Exercise: Copy every entry as is. Leave images out.

········

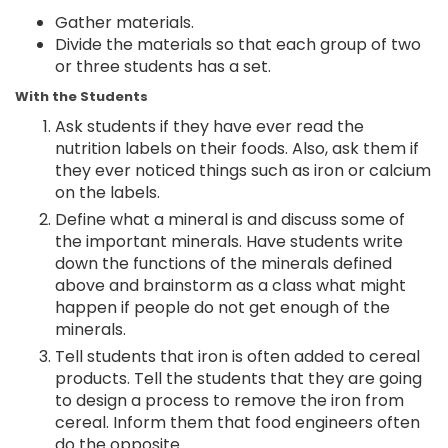
Gather materials.
Divide the materials so that each group of two
or three students has a set.
With the Students
Ask students if they have ever read the
nutrition labels on their foods. Also, ask them if
they ever noticed things such as iron or calcium
on the labels.
Define what a mineral is and discuss some of
the important minerals. Have students write
down the functions of the minerals defined
above and brainstorm as a class what might
happen if people do not get enough of the
minerals.
Tell students that iron is often added to cereal
products. Tell the students that they are going
to design a process to remove the iron from
cereal. Inform them that food engineers often
do the opposite.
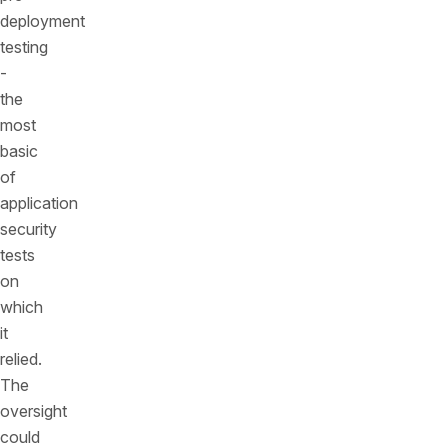
deployment
testing
-
the
most
basic
of
application
security
tests
on
which
it
relied.
The
oversight
could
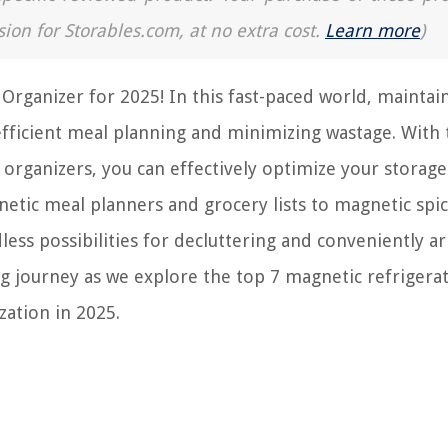
sion for Storables.com, at no extra cost.
Learn more
)
Organizer for 2025! In this fast-paced world, maintai
efficient meal planning and minimizing wastage. With
 organizers, you can effectively optimize your storage
etic meal planners and grocery lists to magnetic spic
less possibilities for decluttering and conveniently a
ting journey as we explore the top 7 magnetic refrigera
zation in 2025.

········

Solution:
Gather materials.
Divide the materials so that each group of two
or three students has a set.
With the Students
Ask students if they have ever read the
nutrition labels on their foods. Also, ask them if
they ever noticed things such as iron or calcium
on the labels.
Define what a mineral is and discuss some of
the important minerals. Have students write
down the functions of the minerals defined
above and brainstorm as a class what might
happen if people do not get enough of the
minerals.
Tell students that iron is often added to cereal
products. Tell the students that they are going
to design a process to remove the iron from
cereal. Inform them that food engineers often
do the opposite.
deployment
testing
-
the
most
basic
of
application
security
tests
on
which
it
relied.
The
oversight
could
sion for Storables.com, at no extra cost.
Learn more
)
Organizer for 2025! In this fast-paced world, maintai
efficient meal planning and minimizing wastage. With
 organizers, you can effectively optimize your storage
etic meal planners and grocery lists to magnetic spic
less possibilities for decluttering and conveniently a
ting journey as we explore the top 7 magnetic refrigera
zation in 2025.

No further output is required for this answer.